The surface of the island had not been fully explored.
Fritz,
Frank, and Jenny Montrose had gone to Europe. They must have had adventures,
and those adventures ought to be told. So he felt that he positively must write
about them.
One
can guess that the romancer of Amiens got out of his work upon this
book—"Their Island Home" —and its sequel—"The Castaways of the Flag"—a
pleasure at least equal to that he derived from the writing of any of the
numerous volumes which have enchanted generations of boys. All his stories were
very real to him; but one doubts whether any other was quite so real as these
two, whether even Captain Nemo or Dick Sands were quite as dear to him as the
Wolstons and the Zermatts.
The
author of the original work was Rudolph Wyss, who was born at Berne in 1781,
and died in 1860. The book which made him a popular author was not his only
one, but the others seem to have been more the product of his mind as a
professor than of his imaginative faculties, and they do not matter here.

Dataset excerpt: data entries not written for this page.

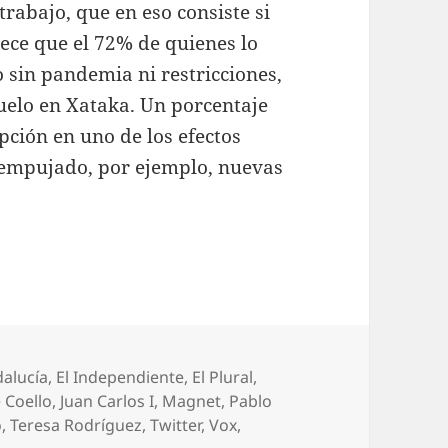
trabajo, que en eso consiste si
ece que el 72% de quienes lo
sin pandemia ni restricciones,
uelo en Xataka. Un porcentaje
pción en uno de los efectos
 empujado, por ejemplo, nuevas
dalucía
,
El Independiente
,
El Plural
,
 Coello
,
Juan Carlos I
,
Magnet
,
Pablo
o
,
Teresa Rodríguez
,
Twitter
,
Vox
,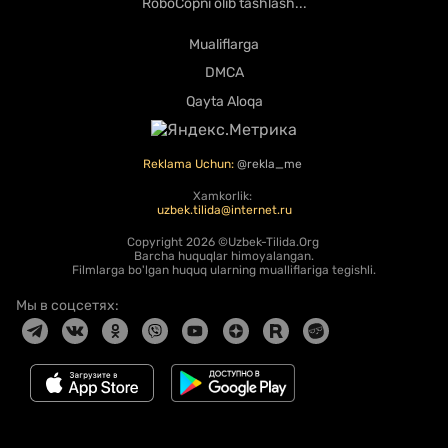
RoboCopni olib tashlash...
Mualiflarga
DMCA
Qayta Aloqa
Reklama Uchun:
@rekla_me
Xamkorlik:
uzbek.tilida@internet.ru
Copyright
2026 ©Uzbek-Tilida.Org
Barcha huquqlar himoyalangan.
Filmlarga bo'lgan huquq ularning mualliflariga tegishli.
Мы в соцсетях: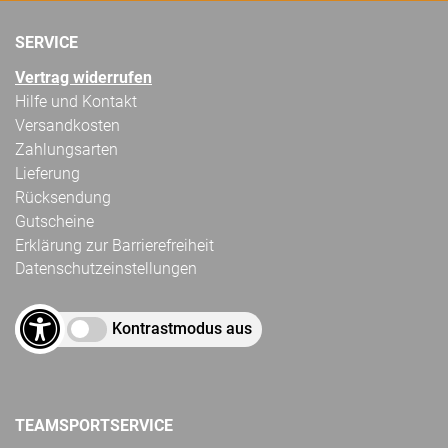
SERVICE
Vertrag widerrufen
Hilfe und Kontakt
Versandkosten
Zahlungsarten
Lieferung
Rücksendung
Gutscheine
Erklärung zur Barrierefreiheit
Datenschutzeinstellungen
Kontrastmodus aus
TEAMSPORTSERVICE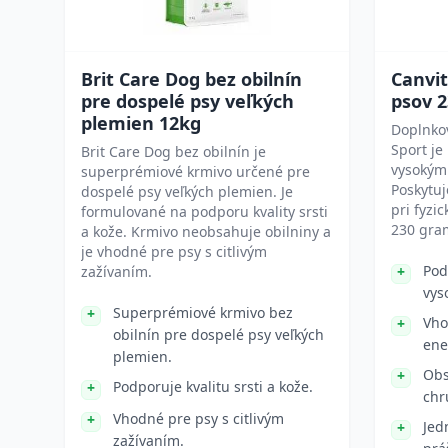
Brit Care Dog bez obilnín
Canvit
pre dospelé psy veľkých
psov 
plemien 12kg
Doplnko
Sport je
Brit Care Dog bez obilnín je
vysokým
superprémiové krmivo určené pre
Poskytuj
dospelé psy veľkých plemien. Je
pri fyzi
formulované na podporu kvality srsti
230 gra
a kože. Krmivo neobsahuje obilniny a
je vhodné pre psy s citlivým
Pod
zažívaním.
vys
Superprémiové krmivo bez
Vho
obilnín pre dospelé psy veľkých
ene
plemien.
Obs
Podporuje kvalitu srsti a kože.
chr
Vhodné pre psy s citlivým
Jed
zažívaním.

"The Swiss Family Robinson" was published (in German) at Zurich in
1812, and a first French translation appeared in 1813. The English version
could not have been very long after this, and the book has maintained its
popularity in England as in France and Switzerland, doubtless as in a dozen
other countries.
THEIR
ISLAND HOME
The dry season set in at the
beginning of the second week of October. This is the first spring month in the
Southern zone. The winter in this nineteenth degree of latitude between the
Equator and the tropic of Capricorn had not been very severe. The inhabitants
of New Switzerland would soon be able to resume their wonted labours.
After
eleven years spent upon this land it was none too soon to attempt to ascertain
whether it was a part of one of the continents laved by the Indian Ocean or
whether it must be included by geographers among the islands of those seas.
Since
the rescue of Fritz of the young English girl upon Burning Rock, M. Zermatt and
his wife, his four sons and Jenny Montrose had been happy on the whole. Of
course they had at times fears of the future and of the great improbability of
deliverance reaching them from outside, and they had, too, of memories of home
and a longing to get into touch again with mankind.
To-day,
then at a very early hour, M. Zermatt passed through the orchard of Rock Castle
and walked along the bank of Jackal River. Fritz and Jack were there before
him, equipped with their fishing tackle. As for Ernest, always bad at getting
up, yearning for five minutes longer between the sheets, he had not yet left
his bed.
Mme.
Zermatt and Jenny were busy within doors.
"Papa,"
said Jack, "it is going to be a fine day."
"I
think it is, my boy," M. Zermatt replied.